Beyond Basic RAG towards Agentic RAG
Scaling basic RAG to a robust, production-grade system is quite hard: making it multimodal, latency problems, query rewriting, edge cases, etc.
Today, I want to explore the architectural shifts I am seeing, especially focusing around agentic workflows.
Naive RAG challenges
The core challenge with "naive" RAG often lies in a few key areas:
Brittle Data Ingestion: Simply parsing PDFs with standard libraries often leads to jumbled text, especially with complex layouts like tables or multi-column documents. This "garbage in, garbage out" scenario surprisingly remains a major problem
Limited Query Reasoning: Basic RAG struggles to decompose complex user queries or strategically plan how to best retrieve an answer.
Lack of Actionability: It's primarily an information retrieval system, not an action-taking one.
Statelessness: Each interaction is often treated anew, missing the conversational context.

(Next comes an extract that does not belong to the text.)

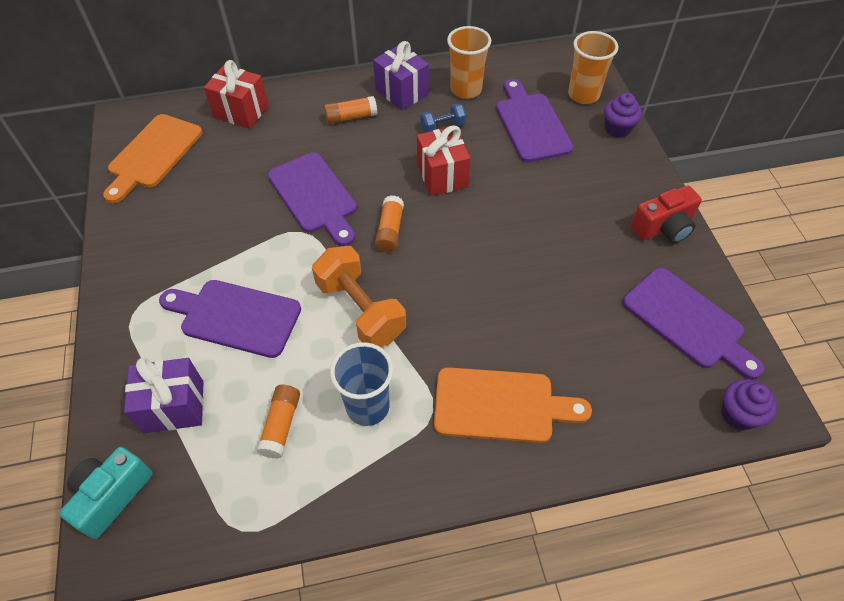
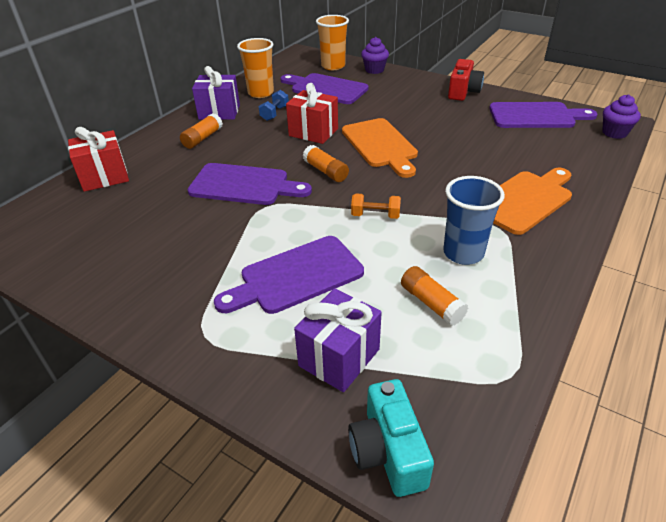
camera: 45 degrees left, 15 degrees down
(153, 155) = (57, 239): orange cutting board -> orange cutting board (380, 145)
(360, 310) = (375, 215): orange dumbbell -> orange dumbbell, size x0.50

Lack of Evals: vibe checks are still how 90% of engineers test these systems. That’s bad bad!
Let’s see how to improve things!
Pillar 1: Retrieval is 90% of the job
I cannot stress this enough: the quality of any LLM application is fundamentally tied to its data pipeline.
High-Fidelity Parsing: We're moving beyond one-size-fits-all parsers. The need is for specialized services that can meticulously extract and preserve the semantic structure of text, tables, and even identify embedded images from complex documents. The goal is to feed clean, well-structured data to the retrieval and generation stages. For enterprise-scale operations, I expect to see more managed cloud services emerge to handle this production-grade parsing and indexing challenge.
Intelligent Chunking & Indexing: This isn't just about splitting text anymore! Advanced techniques like hierarchical indexing are becoming more mainstream for effectively modeling the diverse data types (text, tables, multimodal content) often found within a single source document, enabling much more precise context retrieval.
Pillar 2: Agentic RAG
Simply retrieving and stuffing context isn't enough. The RAG process itself needs to become more intelligent and dynamic. This is where the concept of "Agentic RAG" comes in, embedding agent-like decision-making at various stages.
An agentic RAG system introduces intelligent behaviors throughout the pipeline:
Agent-driven Query Refinement: An agent first processes the user's query, potentially rewriting it to correct errors, clarify ambiguities, or expand it for better retrieval.
Contextual Decision-Making & Sourcing: The agent then intelligently decides if it has sufficient context.
If yes, the (rewritten) query and context proceed to the LLM.
If not, the agent can decide which external tools or data sources are best suited to fetch the missing context.
Iterative Response Validation: After the LLM generates a response, an agent critically evaluates its relevance and accuracy.
If the answer is good, it's returned.
If not, the system can loop back – perhaps to re-evaluate the context, try a different data source, or even further refine the query. This iterative process continues until a high-quality response is achieved or the system gracefully admits it can't answer.
This approach makes the entire RAG system more robust, as agents at each step ensure the outcomes align with the overarching goal.
It's a flexible blueprint that can be adapted based on specific use-case needs, balancing sophistication with performance.
It’s also quite hard to test as you have multiple “agentic microservices” that collaborate together!
Pillar 3: Multi-Agent Architectures
For truly complex problem-solving, the architectural vision extends beyond even a single, highly capable agent. Multi-agent systems are emerging as a powerful paradigm:
Why Go Multi-Agent?
Specialization: Different agents can be optimized (even using different underlying LLMs or fine-tuning) for specific tasks – one for data retrieval, another for SQL generation, a third for summarizing complex reports, etc. This leads to higher quality on sub-tasks.
Parallelization & Efficiency: Complex problems can be decomposed and assigned to multiple agents that can work concurrently, potentially improving overall throughput and latency.
Cost/Latency Optimization: Simpler, specialized tasks can be handled by smaller, faster, or cheaper LLM agents, reserving more powerful (and expensive) models for orchestration or complex reasoning.
Architectural Pattern: Agents as Microservices
A promising approach is to treat individual agents as distinct microservices. This promotes:Service-Oriented Design: A clear separation of concerns.
Encapsulation & Modularity: Agents can be developed, updated, and scaled independently.
Standardized Communication: Agents can interact via well-defined APIs, often through a message queue, allowing for asynchronous operations.
Orchestration: A dedicated control plane (which could itself be an LLM or a more deterministic system) manages the flow of tasks and information between these agent services. This orchestration can be explicit (pre-defined workflows) or implicit (the orchestrator dynamically decides the next step).